Sondra Radvanovsky & Anthony Manoli at Carnegie Hall 

Purcell
When I am laid from Dido and Aeneas
Handel
Piangerò la sorte Mia from Giulio Cesare in Egitto
Duparc
Chanson triste
Extase
Au pays où se fait la guerre
Rachmaninoff
Sing not to me, beautiful maiden, Op.4/4
How fair this spot, Op.21/7
I wait for thee, Op.14/1
Liszt
Tre sonetti di Petrarca
Richard Strauss
Allerseelen, Op.10/8
Befreit, Op.39/4
Morgen! Op.27/4
Heimliche Aufforderung, Op.27/3
Verdi
In solitaria stanza
Donaudy
O del mio amato ben
Verdi
Stornello
Jake Heggie
If I Had Known [world premiere]
Giordano
La Mamma Morta from Andrea Chénier

Sondra Radvanovsky (soprano) & Anthony Manoli (piano)


3 of 5 stars

Reviewed by: Susan Stempleski

Reviewed: 16 November, 2022
Venue: Stern Auditorium, Carnegie Hall, New York City

Abandoning the conventional recital format and often speaking directly to the audience, Sondra Radvanovsky shared a poignant and deeply personal journey in this recital entitled ‘From Loss to Love’. She began by explaining how this has been a difficult year for her, and that along with triumphs like opening the Metropolitan Opera’s 2022-23 season in the company’s first ever production of Medea, she has had to deal with the death of her mother and a divorce from her husband and business manager, and that for her, music has been a way of processing these experiences. After wiping away a few tears, she launched into her musical program: a generous assortment of songs and arias.
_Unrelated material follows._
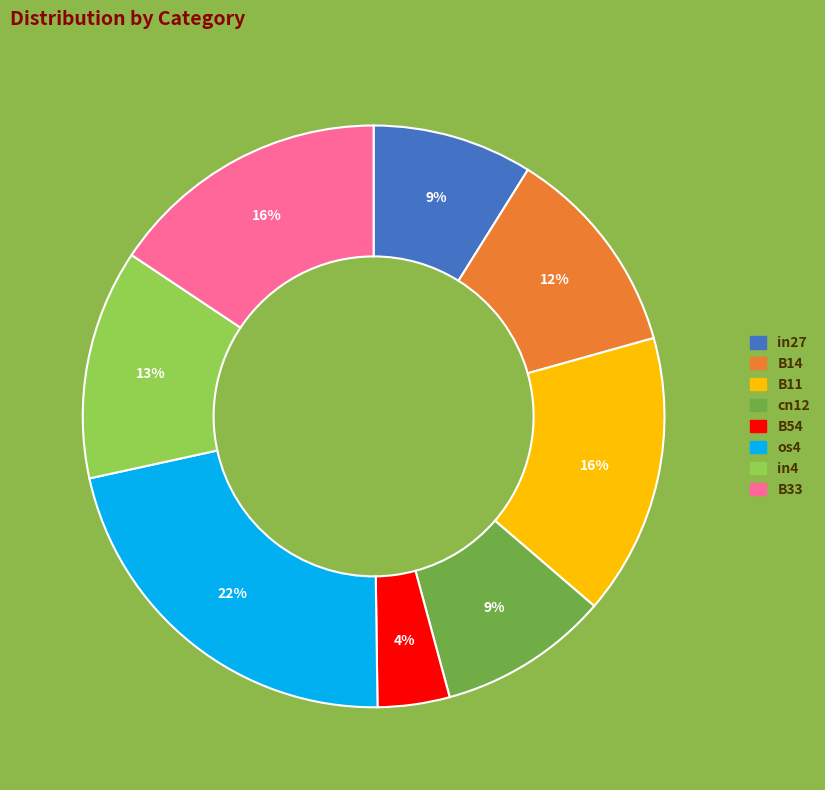

To the nearest percent, what is the average slice percentage?

12%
She began on a mournful note with ‘When I am laid in earth’, followed by the equally tragic, ‘Piangerò la sorte mia’. Except for her desperate cries of ‘Remember me’ near the end, Dido’s Lament was a study in serenity with Anthony Manoli delivering an appropriately understated accompaniment. In the Handel, which she reported to be the aria she sang in the first competition she won, she displayed great operatic flair in the dramatic central section and dispatched the final coloratura runs with astonishing ease.

As a tribute to her two-decade-long residence in Canada, the soprano offered three songs by Duparc. Among them the exquisitely soft-textured ‘Extase’ was most affecting. In these and Liszt’s ruminative and rhapsodic Tre Sonetti di Petrarca, she sang with full operatic richness while Manoli gracefully rendered the lushly textured, long spun melodies.

In between the offerings by Duparc and Liszt came songs by Rachmaninoff, which Radvanovsky dedicated to the late Dmitri Hvorostovsky, her frequent partner in operas, recitals and recordings, and who, as she told the audience, taught her the Russian for them. She brought thrillingintensity and vocal radiance to all three, but she was her most emotionally transporting and vocally resplendent in the sweetly lyrical ‘Zdes’ khorosho’ (How fair this spot), a love song about the bond between man, nature and God.

Following intermission came Lieder by Richard Strauss. Radvanovsky’s big dramatic soprano was exciting to hear in this repertoire which is usually taken on by singers with a more chamber like approach. Two of the songs especially – ‘Befreit’ and ‘Heimliche Aufforderung’ – were sung with fuller-voiced sound and more operatic passion than one usually hears.

Three simple and gently expressive Italian songs revealed the singer at her most charming and vocally appealing, especially her tenderly rendered account of Stefano Donaudy’s ‘O del mio amato ben’. But the emotional highlight Jake Heggie’s ‘If I Had Known,’ which features a highly personal text by Radvanovsky and is the first entry in a planned seven-part song-cycle charting the stages of dementia, the disease which took the singer’s mother’s life.

The printed program ended with ‘La mamma morta’ from Giordano’s Andrea Chenier, which she projected with an exceptionally broad range of emotions. For encores she offered dazzling renditions of two celebrated arias — ‘Ecco: respiro appena… Io son l’umile ancella’ from Cilea’s Adriana Lecouvreur and ‘Vissi d’arte’ from Puccini’s Tosca – and a moving interpretation of something in a lighter vein, Harold Arlen’s ‘Over the Rainbow’ from The Wizard of Oz.